Tuesday, October 16, 2007

October 16, 1806:

William Pitt Fessenden's Birthday

Salmon P. Chase is remembered as the financial wizard who help the Union pay for its war against the Confederacy, but he wasn't Lincoln's only Secretary of the Treasury. Mainer William Fessenden, born this day in 1806, took over the job when Lincoln appointed Chase to be Chief Justice of the United States in 1864. Near the end of the war, Fessenden returned to the Senate, and in 1868 had a role in the acquittal of President Johnson -- he broke with the Republican Party, which he had helped organize, to do so.



According to the Lincoln Institute, Fessenden "... was chairman of Senate Finance Committee, which had responsibility for raising funds for the Civil War. He held that position before he succeeded Salmon Chase as Secretary of the Treasury on July 1,1864 and returned to it eight months later...


"Quick action was needed to replace Chase in July 1864 and Lincoln's first choice from Ohio wisely declined the nomination.
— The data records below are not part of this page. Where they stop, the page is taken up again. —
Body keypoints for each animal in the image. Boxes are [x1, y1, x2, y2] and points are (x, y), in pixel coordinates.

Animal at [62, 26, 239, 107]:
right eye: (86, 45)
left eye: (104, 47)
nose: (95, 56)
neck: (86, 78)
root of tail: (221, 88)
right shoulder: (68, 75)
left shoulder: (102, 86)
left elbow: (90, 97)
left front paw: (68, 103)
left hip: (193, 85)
Ohio Governor John Brough met with President Lincoln the night of the Chase resignation and was told by President Lincoln that 'this is the third time he has thrown this resignation at me, and I do not think I am called on to continue to beg him to take it back, especially when the country would not go to destruction in consequence.' Over the next two days, Brough met several times with President Lincoln and finally urged him to appoint Fessenden. 'He will not accept,' said the President, to which Brough responded: 'The public will compel him to.'


"Fessenden himself did seek to turn down the appointment but the President persuaded him to accept -- and had the Senate confirm him while Fessenden was still at the White House. Lincoln valued his prickly integrity and told Fessenden: 'Fessenden, the Lord has not deserted me thus far, and He is not going to now --you must accept!'


"Fessenden served until March 1865 when he returned to Senate (rather than allow outgoing Vice President Hannibal Hamlin to get the seat)... Upon his return to Congress, Fessenden became chairman of Joint Committee on Reconstruction. He was one of a handful of Republicans who voted against removal of President Andrew Johnson, thus earning him the enmity of Radical Republicans with whom he had once been identified."